Harga Minyak Dunia Anjlok, Brent Gagal Tembus ke Level 100 Dolar AS Per Barel
Harga minyak mentah kontrak berjangka Brent untuk pengiriman November turun sebanyak 21 sen menjadi 95,17 dolar AS per barel.
Penulis: Namira Yunia Lestanti
Editor: Seno Tri Sulistiyono
Laporan Wartawan Tribunnews.com Namira Yunia Lestanti
TRIBUNNEWS.COM, WASHINGTON – Pasca mengalami lonjakan harga hingga tembus ke level tertinggi dalam 10 bulan terakhir, kini minyak dunia dilaporkan turun pada pembukaan perdagangan Jumat (29/9/2023).

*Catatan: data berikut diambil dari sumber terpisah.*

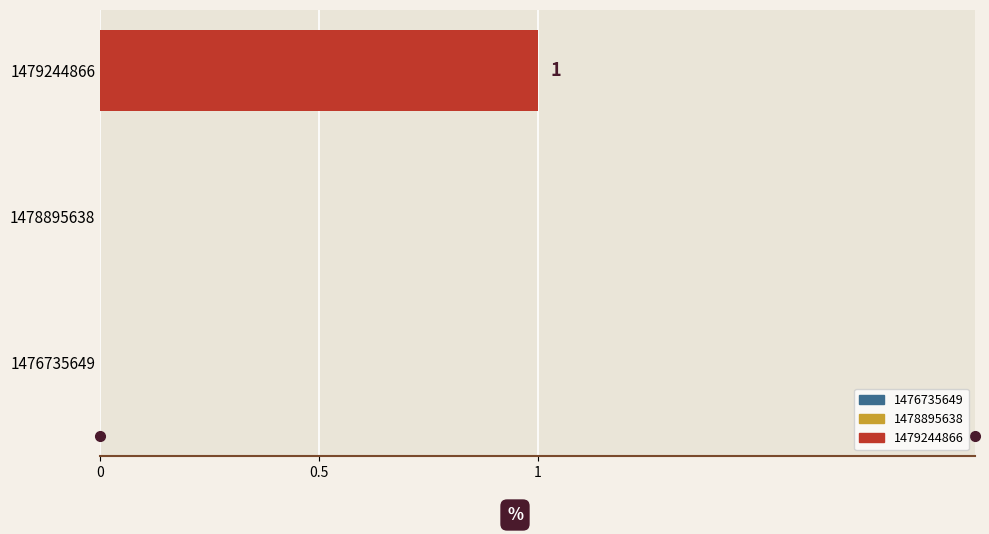

Which label corresponds to the largest value in the chart?

1479244866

Melansir dari Channel News Asia, harga minyak mentah kontrak berjangka Brent untuk pengiriman November turun sebanyak 21 sen menjadi 95,17 dolar AS per barel, sementara brent pengiriman Desember turun 10 sen menjadi 93,00 dolar AS per barel.
Penurunan serupa juga terjadi pada minyak mentah West Texas Intermediate (WTI) AS yang turun 8 sen dikisaran harga 91,63 dolar AS per barel.
Baca juga: Harga Minyak Dunia Sentuh 95 Dolar AS Per Barel, Sri Mulyani Ungkap Penyebabnya
Anjloknya harga minyak Brent dan WTI di pasar global terjadi setelah para pedagang melakukan aksi taking profit.
Penurunan ini lantas menjadi angin segar bagi para investor pasar global yang beberapa pekan terakhir dihantui ancaman inflasi dan kenaikan suku bunga The Fed akibat lonjakan harga minyak diatas 100 dlar per barel.
“Harga minyak telah turun sekitar 1 persen pada Kamis, meredakan kekhawatiran investor terkait ancaman kenaikan suku bunga tinggi yang kemungkinan akan semakin memberikan tekanan pada permintaan minyak,” jelas National Australia Bank dalam sebuah catatan.
Sebelum mengalami penurunan, harga minyak mentah yang dijual di pasar global sempat mengalami lonjakan harga yang tajam. Seperti harga minyak Brent dibanderol naik 97,69 dolar AS, tertinggi sejak November 2022. Sedangkan minyak WTI naik ke level tertinggi sejak Agustus 2022 di 95,03 dolar AS per barel.
Analis ekonom ANZ Research menyebut penguatan harga di pekan lalu terjadi karena perdagangan pasar global kembali fokus pada ekspektasi pasokan minyak mentah yang terus menyusut, akibat pemangkasan pasokan minyak mentah yang dilakukan sejumlah negara produsen minyak OPEC+.
Termasuk Arab Saudi yang memangkas ekspor minyak global sebesar 1 juta barel per hari (bpd), dengan dalih untuk menjaga stabilitas pasokan minyak dalam negeri. Langkah serupa juga dilakukan Rusia, produsen minyak terbesar ketiga dunia ini yang memberlakukan kebijakan pemangkasan ekspor minyak sebesar 500.000 barel per hari di Agustus dan 300.000 barel per hari di September
Buntut pengetatan yang dilakukan Arab Saudi dan Rusia, cadangan minyak di kilang Amerika terus mengalami penurunan stok hingga berada di level terendah yakni anjlok dikisaran 422,9 juta barel.
Tekanan tersebut yang kemudian membuat para investor memperketat peredaran minyak di pasaran. Hingga harga minyak melesat ke puncak tertinggi dan memicu lonjakan inflasi di sejumlah negara termasuk Amerika.